Menyakitkan
Aku berangkat bekerja seperti biasa. Namun dalam hatiku masih ada yang mengganjal. Semangat yang semula membara mendadak hilang entah ke mana. 

Situasi hati yang tidak bersahabat pun berpengaruh pada kinerjaku di toko. Sejak datang hingga siang hanya diam mematung seperti tak ada tenaga. Pikiranku melayang ke mana-mana. 

Ketika sedang berdiri melayani pembeli, tiba-tiba kakaknya Mas Prima menghampiri. Dia memperhatikanku dari ujung rambut hingga kaki. 

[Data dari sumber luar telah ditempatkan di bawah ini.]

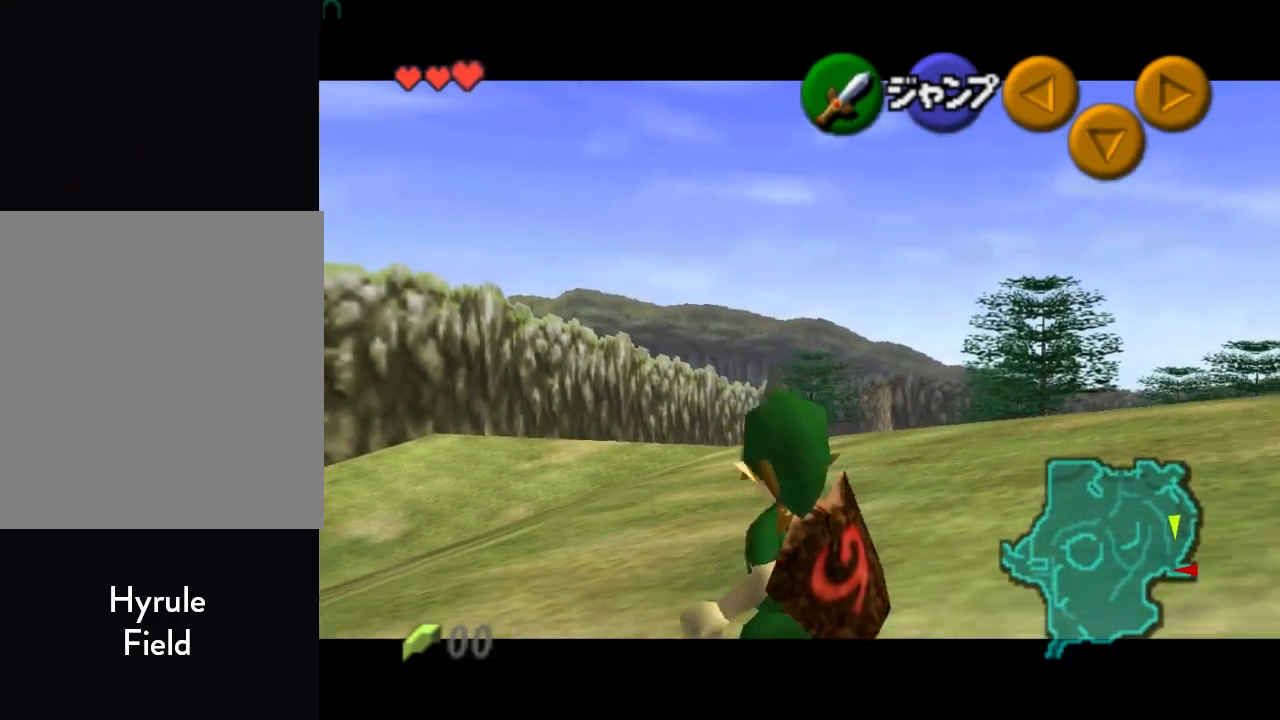
{"buttons": ["Z"], "left_stick": "down", "events": []}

"Tolong jauhi adikku, dia itu nggak pantas sama kamu yang hanya karyawan di toko pecah belah seperti ini," ucapnya geram dan matanya memindai seluruh isi toko. 

"Maaf, Mbak, tapi saya sama Mas Prima saling mencintai. Apa salah kami?" jawabku lirih karena tak ingin didengar oleh orang lain. 

"Eh, ngaca, dong. Ingat, ya, jangan pernah dekati Prima lagi. Dia sudah punya calon yang lebih dari kamu." Kakaknya Mas Prima mengacungkan jari telunjuk tepat di depanku, lalu pergi begitu saja. 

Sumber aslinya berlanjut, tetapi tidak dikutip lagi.